_JOB ITEM:_ Name every opposition party that the passage about the Belgian government's composition mentions.

_GIVEN TEXT:_

Most notably this government doesn't have a majority in the Flemish language group, as the two largest political parties in Flanders (and simultaneously in all of Belgium) are part of the opposition: N-VA and Vlaams Belang. Other opposition parties are the Francophone parties Les Engagés (known as cdH until March 2022) and DéFI and the nationwide PVDA-PTB.

Composition 
The Constitution requires an equal number of Dutch- and French-speaking ministers (regardless of the Prime Minister) and with all parties requiring some positions, the number of members in the Government has increased considerably, from 12 to 14 ministers with an additional 5 extra Secretaries of State for a total of 7 extra members in the Government compared to the previous Wilmès II Government.

_DATA EXTRACT:_
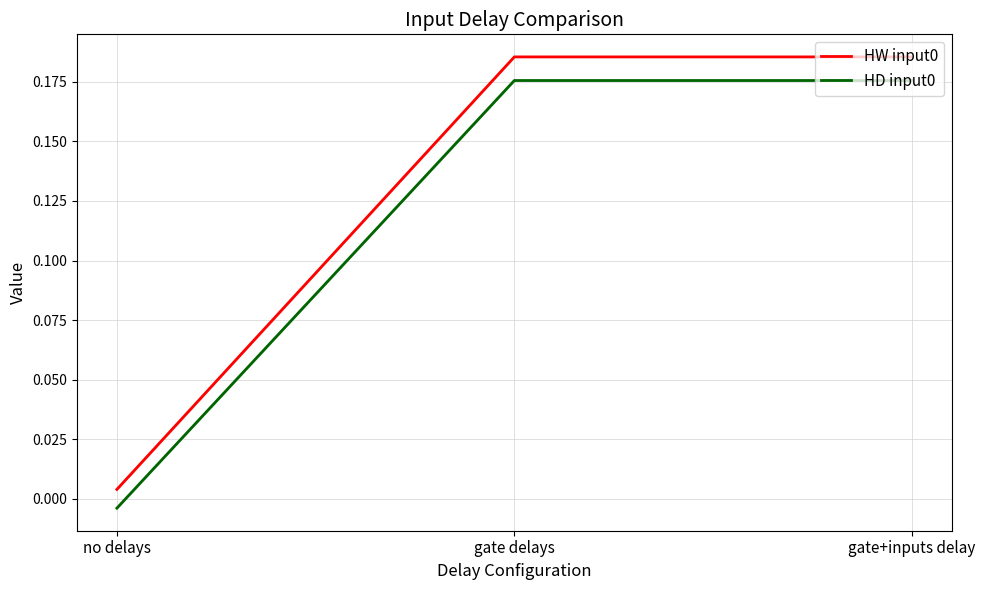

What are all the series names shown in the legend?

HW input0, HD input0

...

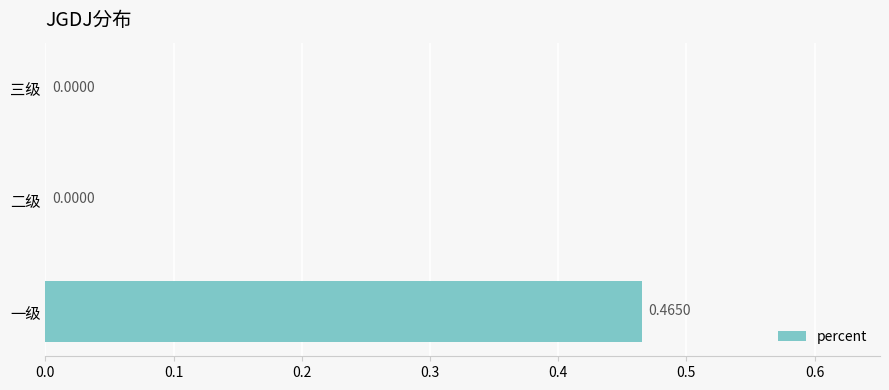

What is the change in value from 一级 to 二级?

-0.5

_ANSWER SECTION:_ N-VA, Vlaams Belang, Les Engagés (known as cdH until March 2022), DéFI, PVDA-PTB